Reactive Magnetron Plasma Modification of Electrospun PLLA Scaffolds with Incorporated Chloramphenicol for Controlled Drug Release

Surface modification with the plasma of the direct current reactive magnetron sputtering has demonstrated its efficacy as a tool for enhancing the biocompatibility of polymeric electrospun scaffolds. Improvement of the surface wettability of materials with water, as well as the formation of active chemical bonds in the near-surface layers, are the main reasons for the described effect. These surface effects are also known to increase the release rate of drugs incorporated in fibers.

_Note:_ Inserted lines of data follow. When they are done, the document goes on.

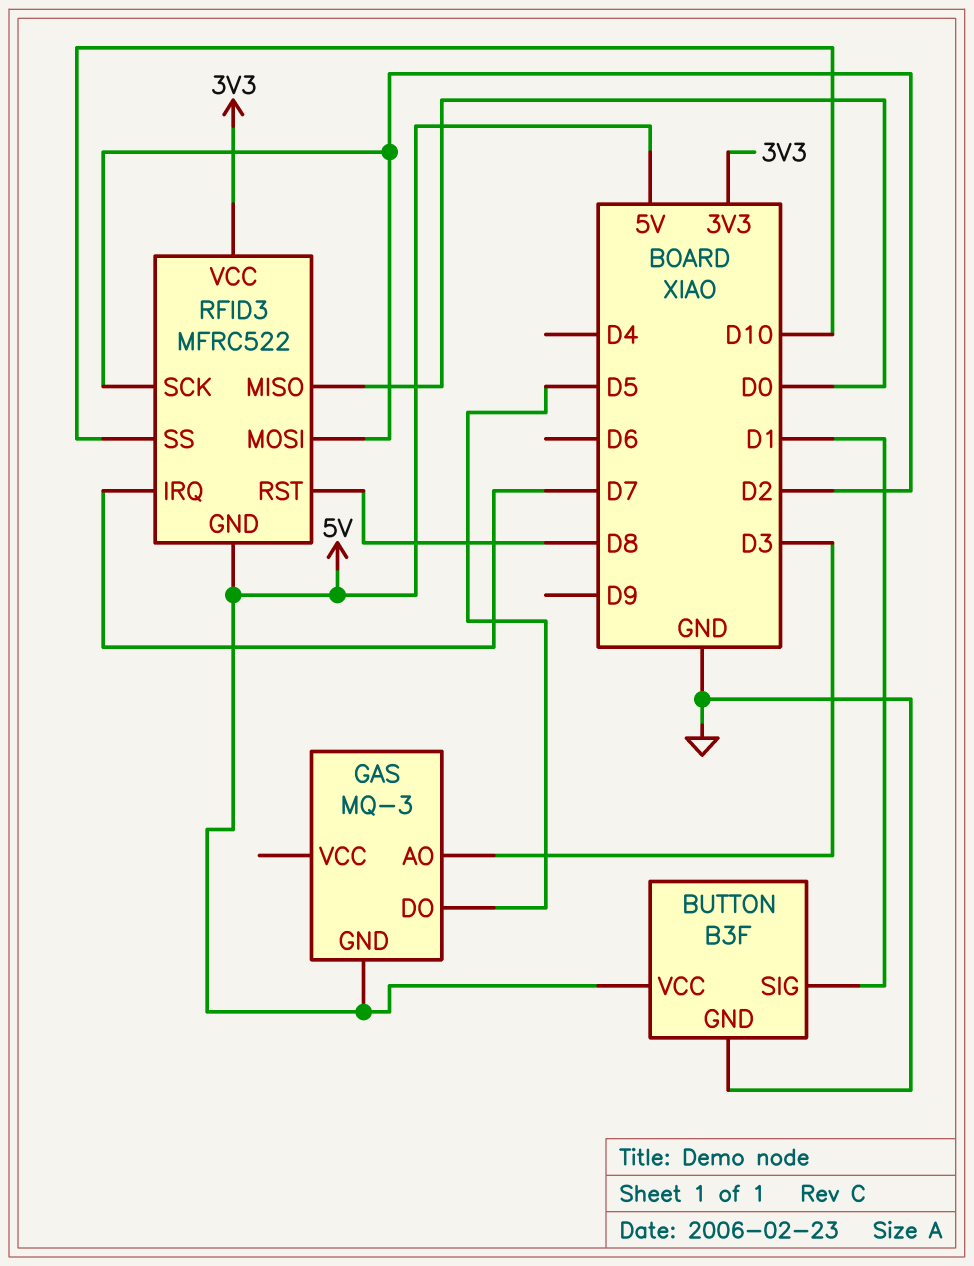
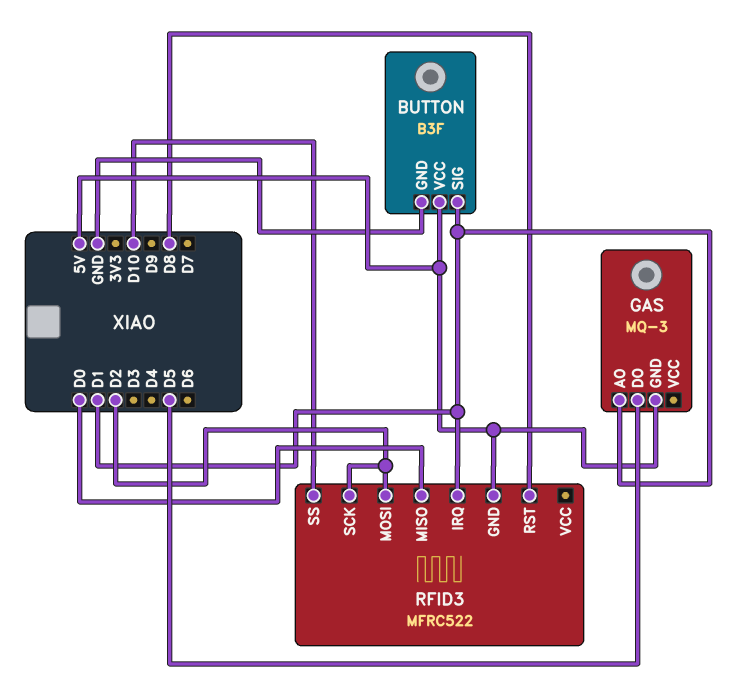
GAS pin AO: D3 -> D1
RFID3 pin IRQ: D7 -> D1
RFID3 pin VCC: 3V3 -> none

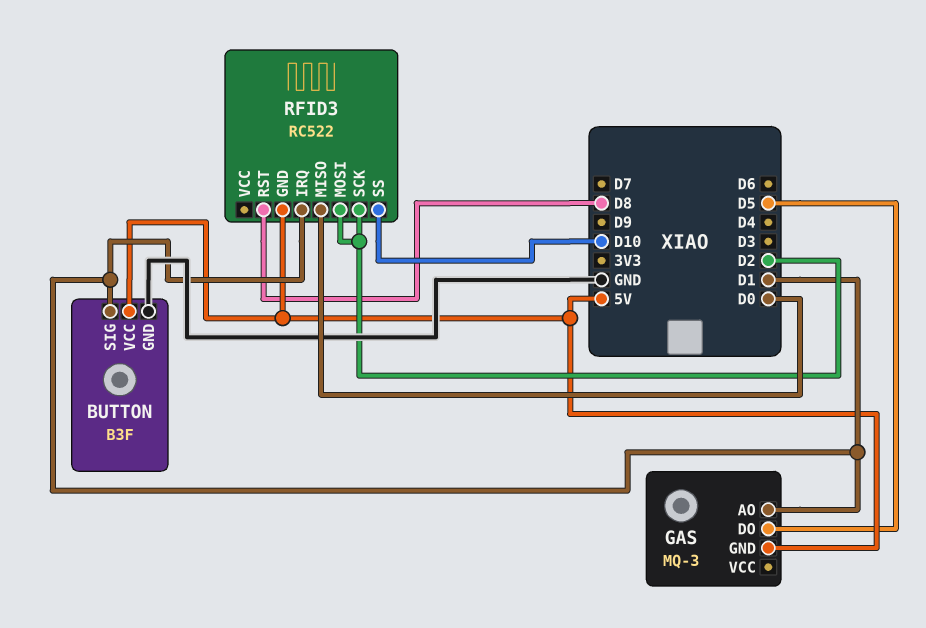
RFID3: MFRC522 -> RC522

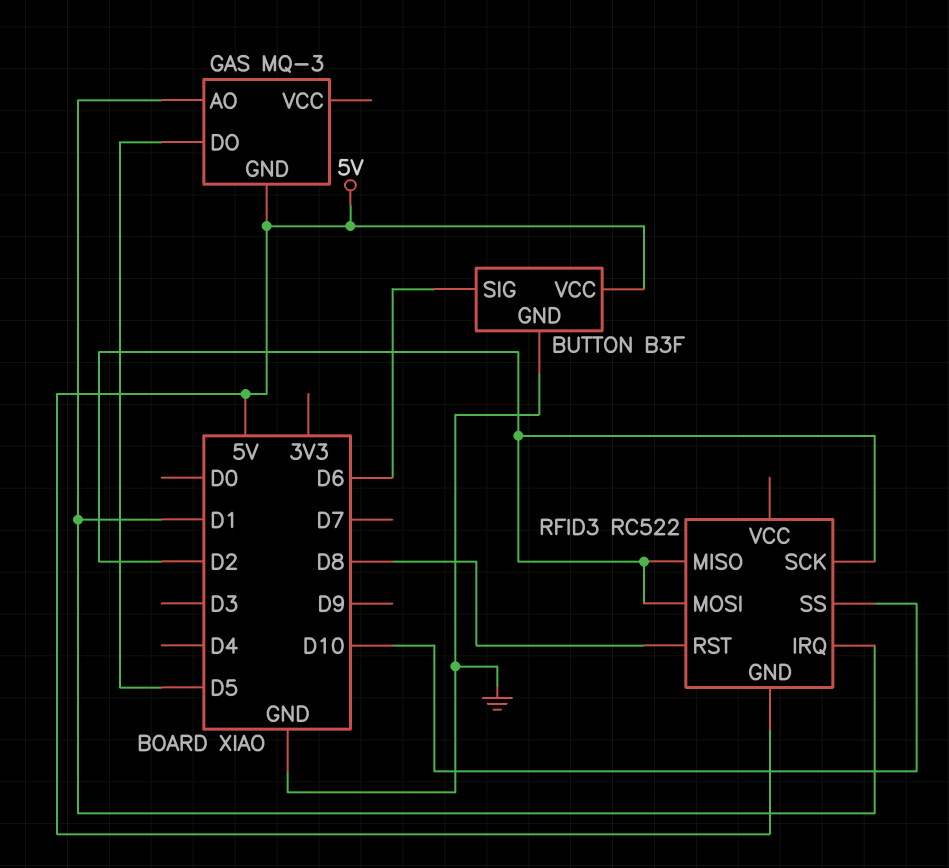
BUTTON pin SIG: D1 -> D6
RFID3 pin MISO: D0 -> D2

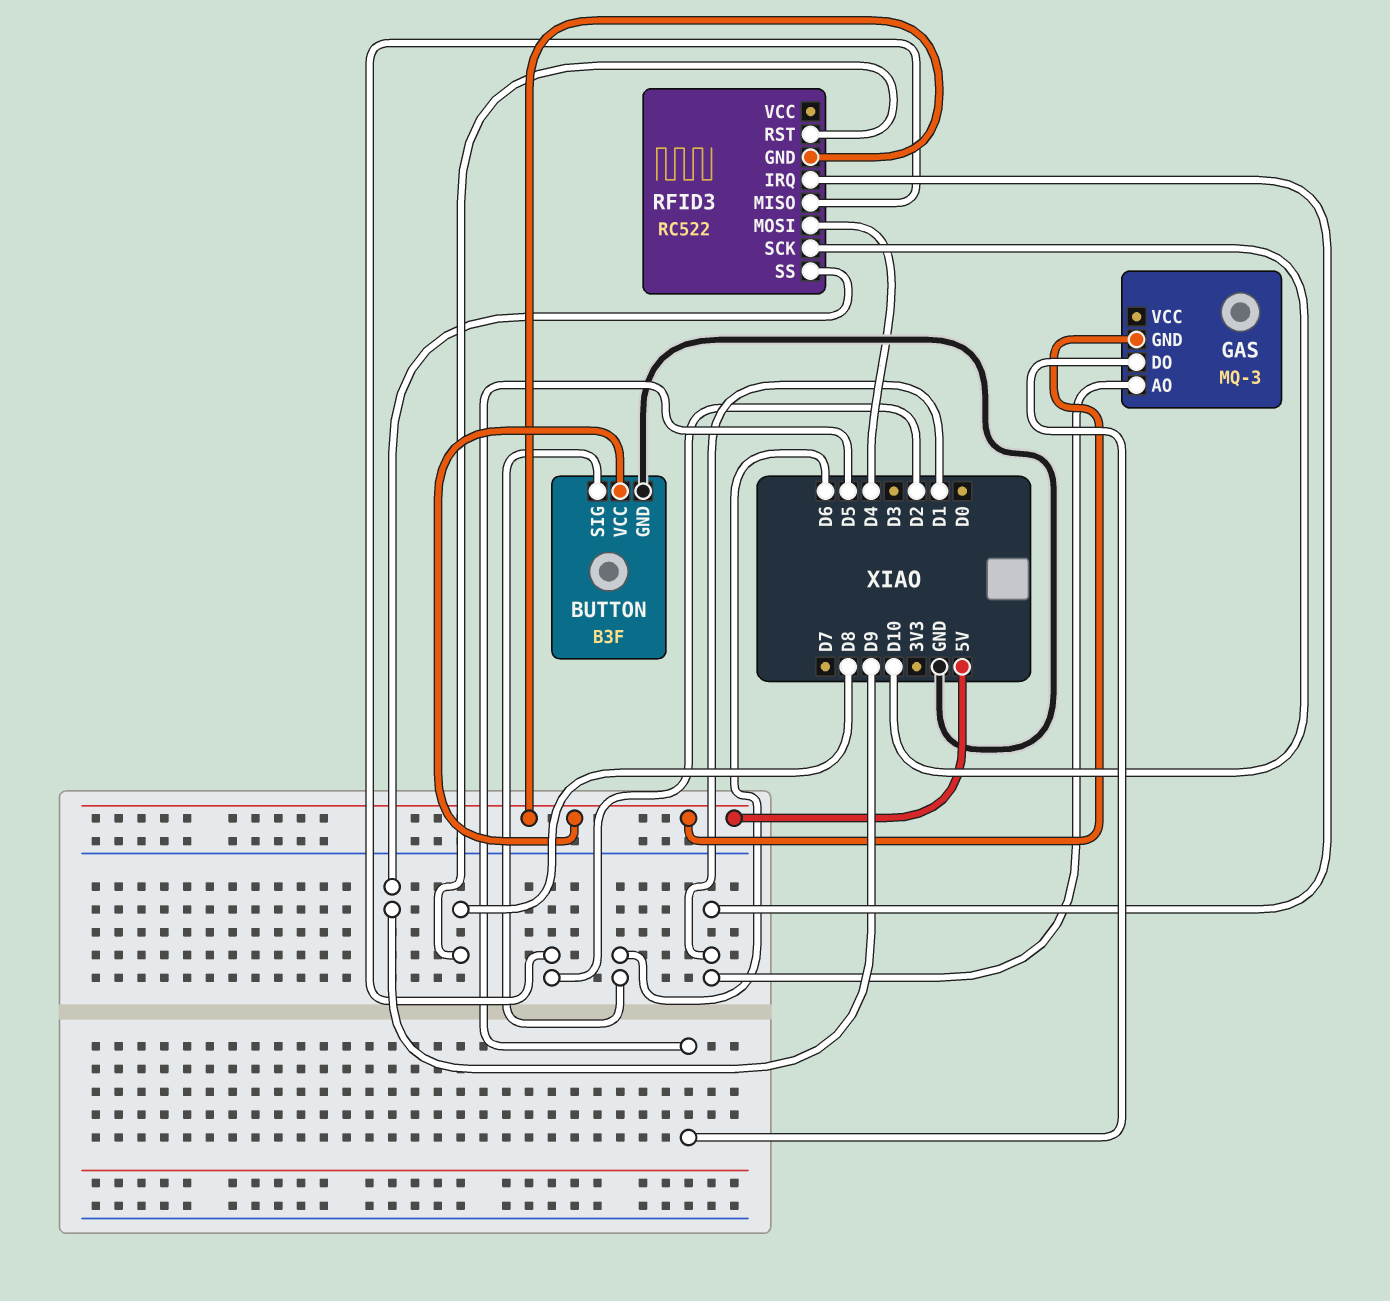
RFID3 pin MOSI: D2 -> D4
RFID3 pin SCK: D2 -> D10
RFID3 pin SS: D10 -> D9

Herein, we investigated the effect of plasma modification on the chloramphenicol release from electrospun poly (lactic acid) fibrous scaffolds. Scaffolds with high-50 wt./wt.%-drug content were obtained. It was shown that plasma modification leads to an increase in the drug release rate and drug diffusion coefficient, while not deteriorating surface morphology and mechanical properties of scaffolds. The materials' antibacterial activity was observed to increase in the first day of the experiment, while remaining on the same level as the unmodified group during the next six days. The proposed technique for modifying the surface of scaffolds will be useful for obtaining drug delivery systems with controlled accelerated release, which can expand the possibilities of local applications of antibiotics and other drugs.

Automated summary

Surface modification with plasma can enhance biocompatibility and improve surface wettability and chemical bonding in polymeric electrospun scaffolds. It also increases drug release rates without compromising surface morphology and mechanical properties of the scaffolds. This technique can be useful for obtaining drug delivery systems with controlled release.